Entgegen dem Gesetzentwurf gilt: Umlageschuldner ist und bleibt der Flächeneigentümer. Die Voraussetzung der Bestandskraft des Beitragsbescheides ist gestrichen, um Gemeinden vor unnötigen Vorfinanzierungen zu bewahren.

Die Gemeinden sind mit den Änderungsanträgen der Koalition in der Lage, unter verschiedenen Möglichkeiten der Beitragserhebung zu wählen. Diese werden regional verantwortlich und dem Aufwand verwaltungsseitig angemessen flexibel gehandhabt werden.

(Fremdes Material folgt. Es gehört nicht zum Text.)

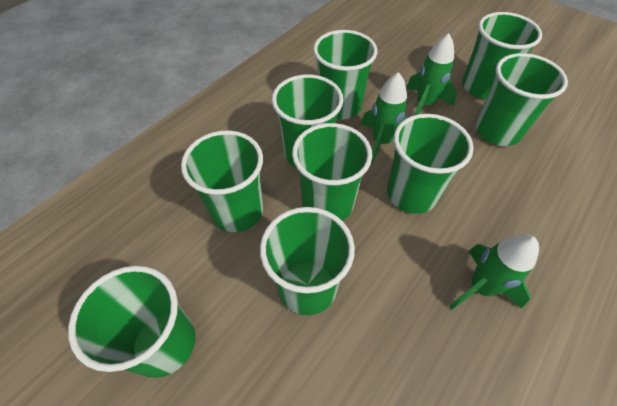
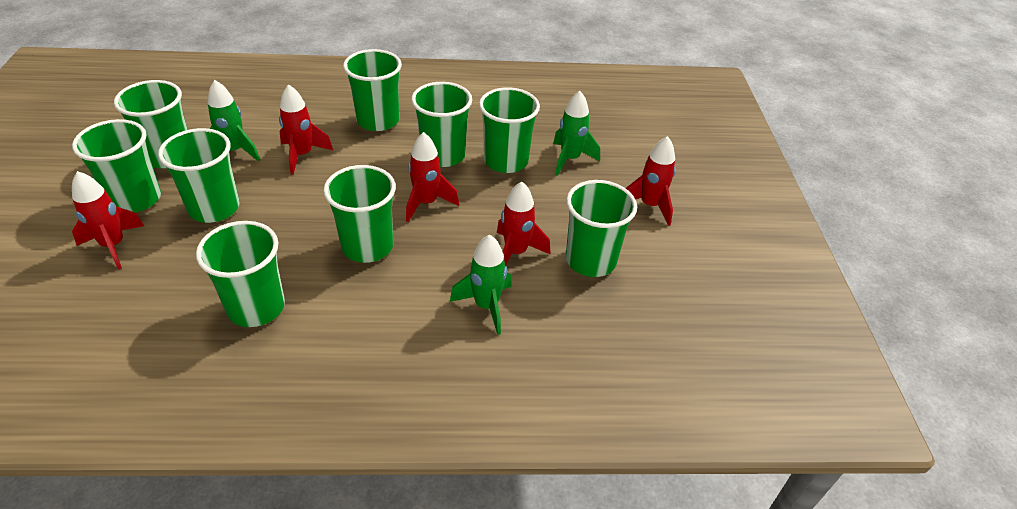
red rocket: none = 0 -> [72,171,144,269] [279,84,333,175] [406,132,459,222] [497,181,551,266] [626,136,676,226] = 5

Für alle Flächen, die aufgrund der Naturschutzgesetzgebung einer wirtschaftlichen Nutzung entzogen werden, besteht die Möglichkeit, auf Antrag die zu zahlenden Beiträge durch das Land zu erstatten. Die ausgewiesenen und sich in Planung befindenden bis zu ca. 20 000 Hektar Totalgebiete und Naturschutzentwicklungsgebiete sind von hohem öffentlichen Interesse. Um eine Gleichbehandlung mit den anderen Flächeneigentümern zu gewährleisten, haben wir diesen Weg der Erstattung gewählt.

Zur Sicherung von Investitionen haben wir die Befristung der

Freistellung vom Anschluss- und Benutzungszwang zwingend an die Erlaubnis zur wasserrechtlichen Einleitung gebunden. Damit wollen wir dem Eindruck der Willkür von Entscheidungen entgegenwirken.

Die Gewässerunterhaltungsverbände werden in ihrer Satzungshoheit gestärkt, indem die Modalitäten zur Bildung der Verbandsbeiräte selbst bestimmt werden können. Die geeigneten Kriterien wird jeder Verband für sich bei der Bestimmung der Vertreterzahl vor Ort finden.

Liebe Kolleginnen und Kollegen, wie Sie sehen, sind unsere Anträge wirklich abgewogen und allumfassend.

Zu dem von der Fraktion DIE LINKE eingebrachten Entschließungsantrag möchte ich abschließend noch Folgendes ausführen: Die Fortführung der Novelle unter Beachtung der Nachhaltigkeit und die Vorlage eines neuen Gesetzes zu Beginn des nächsten Jahres ist nichts weiter als ein ungeeigneter und unangemessener Versuch politischer Profilierung.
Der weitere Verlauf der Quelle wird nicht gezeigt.